I am a person who loves having a routine and finds comfort in it. But I feel I am getting to a point where the repetition is starting to drive me a little mad. The path I’m on leads nowhere and in some ways I wish I didn’t have to continue on it. (But don’t worry, I will continue because there are good things in my life!)

So I’ve set myself two goals for this year, which I feel are highly, highly doable.:

  • Write at least one blog post a month. (I enjoy writing, but my lack of discipline the real challenge.)
  • Finally clear up some of my gaming backlog, starting with World of Final Fantasy, which I’ve been chipping away at for two years or more. (Too many games that I want to play have been coming out in the past few years and I tend to dip in and out of them, and not get around to finishing any of them, which is what keeps happening with WoFF. It’s cute and I’ll play it in long spurts and then abandon it for equally long spurts. I thiiink I’m reasonably close to the end, but I don’t want spoilers so I haven’t looked at a guide.)

There is a third goal I have in mind for the second half of the year, which is to get a new job (for real this time, I swear, guys). I’m holding off because I have some travel coming up in the spring and don’t want to start off a new job with “sorry, but I need to take these 7 days off scattered across the next few months” especially when many jobs do not start you off with any paid leave. My sixth anniversary at my current job is in May and I have once and for all finally fully come to terms with the fact that they will never pay me a living wage for our area there, despite telling me repeatedly what an asset I am to the office. That coupled with a ton of bullshit that happened in 2019 (not to me personally for the most part, but just things I witnessed) has me feeling very “fuck you guys, I’m done.” 

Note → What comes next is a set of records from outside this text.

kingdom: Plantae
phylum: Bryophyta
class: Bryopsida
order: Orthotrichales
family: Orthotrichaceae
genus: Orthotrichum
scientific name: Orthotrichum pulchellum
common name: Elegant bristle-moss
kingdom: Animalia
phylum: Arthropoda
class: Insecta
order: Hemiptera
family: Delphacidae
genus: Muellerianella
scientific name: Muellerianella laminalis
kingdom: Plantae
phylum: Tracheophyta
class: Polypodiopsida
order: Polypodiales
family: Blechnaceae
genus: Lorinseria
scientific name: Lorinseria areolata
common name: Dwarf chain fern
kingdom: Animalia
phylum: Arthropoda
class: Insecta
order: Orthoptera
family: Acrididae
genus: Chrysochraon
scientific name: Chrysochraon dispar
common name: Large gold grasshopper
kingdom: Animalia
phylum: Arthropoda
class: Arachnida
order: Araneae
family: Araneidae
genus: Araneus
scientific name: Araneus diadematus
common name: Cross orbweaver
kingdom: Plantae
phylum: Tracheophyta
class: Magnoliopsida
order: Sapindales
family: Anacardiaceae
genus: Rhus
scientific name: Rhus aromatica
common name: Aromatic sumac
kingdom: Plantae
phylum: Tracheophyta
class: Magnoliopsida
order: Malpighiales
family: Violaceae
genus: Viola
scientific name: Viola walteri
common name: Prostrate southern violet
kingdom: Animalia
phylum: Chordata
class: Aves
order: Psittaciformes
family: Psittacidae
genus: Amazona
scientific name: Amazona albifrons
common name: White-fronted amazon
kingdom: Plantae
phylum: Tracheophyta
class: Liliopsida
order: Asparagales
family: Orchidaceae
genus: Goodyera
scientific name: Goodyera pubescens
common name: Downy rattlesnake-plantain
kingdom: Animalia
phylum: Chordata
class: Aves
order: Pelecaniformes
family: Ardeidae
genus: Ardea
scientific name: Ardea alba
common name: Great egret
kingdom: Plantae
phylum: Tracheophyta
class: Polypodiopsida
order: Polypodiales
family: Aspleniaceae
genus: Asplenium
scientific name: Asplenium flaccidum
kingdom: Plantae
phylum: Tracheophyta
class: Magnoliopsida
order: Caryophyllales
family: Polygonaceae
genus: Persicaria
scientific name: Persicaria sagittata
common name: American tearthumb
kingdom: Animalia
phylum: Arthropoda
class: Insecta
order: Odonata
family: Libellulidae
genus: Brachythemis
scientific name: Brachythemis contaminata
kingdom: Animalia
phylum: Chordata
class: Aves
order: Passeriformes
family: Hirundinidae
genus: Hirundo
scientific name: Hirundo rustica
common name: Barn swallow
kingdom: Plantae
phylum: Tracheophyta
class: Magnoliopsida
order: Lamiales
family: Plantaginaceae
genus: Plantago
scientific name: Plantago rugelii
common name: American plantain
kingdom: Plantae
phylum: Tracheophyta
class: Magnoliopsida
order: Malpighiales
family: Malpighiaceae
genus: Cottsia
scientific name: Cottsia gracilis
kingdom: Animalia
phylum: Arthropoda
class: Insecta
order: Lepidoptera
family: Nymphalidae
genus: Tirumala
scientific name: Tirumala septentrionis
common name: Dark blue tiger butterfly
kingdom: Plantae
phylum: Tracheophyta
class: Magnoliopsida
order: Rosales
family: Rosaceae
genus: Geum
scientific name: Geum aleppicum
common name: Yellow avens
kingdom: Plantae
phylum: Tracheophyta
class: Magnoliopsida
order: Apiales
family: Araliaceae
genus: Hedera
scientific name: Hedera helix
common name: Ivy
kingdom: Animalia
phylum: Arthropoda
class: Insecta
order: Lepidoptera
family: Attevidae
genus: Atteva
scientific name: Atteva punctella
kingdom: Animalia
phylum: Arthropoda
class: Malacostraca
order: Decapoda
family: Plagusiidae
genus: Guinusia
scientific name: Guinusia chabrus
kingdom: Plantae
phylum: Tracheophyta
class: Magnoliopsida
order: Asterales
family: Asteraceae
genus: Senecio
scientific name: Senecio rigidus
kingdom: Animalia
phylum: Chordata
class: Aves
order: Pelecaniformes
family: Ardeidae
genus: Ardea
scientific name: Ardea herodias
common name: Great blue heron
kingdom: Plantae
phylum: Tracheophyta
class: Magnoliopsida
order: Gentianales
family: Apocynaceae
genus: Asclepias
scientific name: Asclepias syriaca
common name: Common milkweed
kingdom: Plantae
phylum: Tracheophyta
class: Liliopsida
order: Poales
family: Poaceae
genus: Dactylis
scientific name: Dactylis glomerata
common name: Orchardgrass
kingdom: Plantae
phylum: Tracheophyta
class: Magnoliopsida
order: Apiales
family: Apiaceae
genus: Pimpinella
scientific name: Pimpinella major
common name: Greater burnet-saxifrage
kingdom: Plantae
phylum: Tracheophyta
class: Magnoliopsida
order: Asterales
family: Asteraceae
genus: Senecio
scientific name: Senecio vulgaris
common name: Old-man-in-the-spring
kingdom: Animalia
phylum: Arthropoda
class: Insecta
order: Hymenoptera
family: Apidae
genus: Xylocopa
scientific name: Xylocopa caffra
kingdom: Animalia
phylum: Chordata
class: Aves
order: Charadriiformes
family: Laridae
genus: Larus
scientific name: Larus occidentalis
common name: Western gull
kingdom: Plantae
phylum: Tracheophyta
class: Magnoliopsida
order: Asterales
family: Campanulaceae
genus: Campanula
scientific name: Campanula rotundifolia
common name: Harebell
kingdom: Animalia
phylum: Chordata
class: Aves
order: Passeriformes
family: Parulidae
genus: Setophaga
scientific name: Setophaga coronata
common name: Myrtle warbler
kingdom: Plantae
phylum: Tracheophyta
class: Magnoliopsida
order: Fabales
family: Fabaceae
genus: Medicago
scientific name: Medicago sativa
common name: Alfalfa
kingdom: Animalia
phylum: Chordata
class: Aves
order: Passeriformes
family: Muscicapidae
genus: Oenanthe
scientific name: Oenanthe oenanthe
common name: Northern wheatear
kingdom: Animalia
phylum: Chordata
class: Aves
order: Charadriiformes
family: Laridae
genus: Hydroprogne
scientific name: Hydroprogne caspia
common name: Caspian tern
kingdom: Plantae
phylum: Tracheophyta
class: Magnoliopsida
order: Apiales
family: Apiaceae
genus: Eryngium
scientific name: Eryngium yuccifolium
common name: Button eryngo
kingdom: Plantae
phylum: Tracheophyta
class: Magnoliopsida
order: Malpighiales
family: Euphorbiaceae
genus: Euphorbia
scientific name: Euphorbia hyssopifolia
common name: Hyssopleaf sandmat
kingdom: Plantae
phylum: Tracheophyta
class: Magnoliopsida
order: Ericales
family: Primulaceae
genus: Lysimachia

Besides all of that I think I really do need to get some kind of hobby that I need to work at and set time for me to do it on a regular basis. Because I enjoy video games, but at the end of the day they don’t go anywhere once the story is done. I’m not putting huge pressure on this for myself, but maybe I would feel better about myself if I could say “okay, maybe no one is willing to hire me, but look how much better I’ve gotten at watercolors.” Or maybe I could take up the guitar again. Or even if I just would read more books, and not only just cram in reading on my Kindle during lunch, I would feel like I was making progress at something. Doing more reading would also give a bit of a break to my hands, which have been feeling increasingly terrible since I was promoted to a position where I type a lot of dicatations a year and a half ago. 

Is this stupid? I don’t know. All I know is that this is the last year of my 20s (my 29th birthday is 1/31) and ever since the tenth anniversary of my high school graduation in June a part of my mind has been fixated on the notion of “ten years have gone by and I have nothing to show for it.” Which logically I know is very wrong, and I also know I’m not alone in this feeling, but I find it difficult to quiet the part of my brain that feels like I hasn’t lived up to my potential so here we are.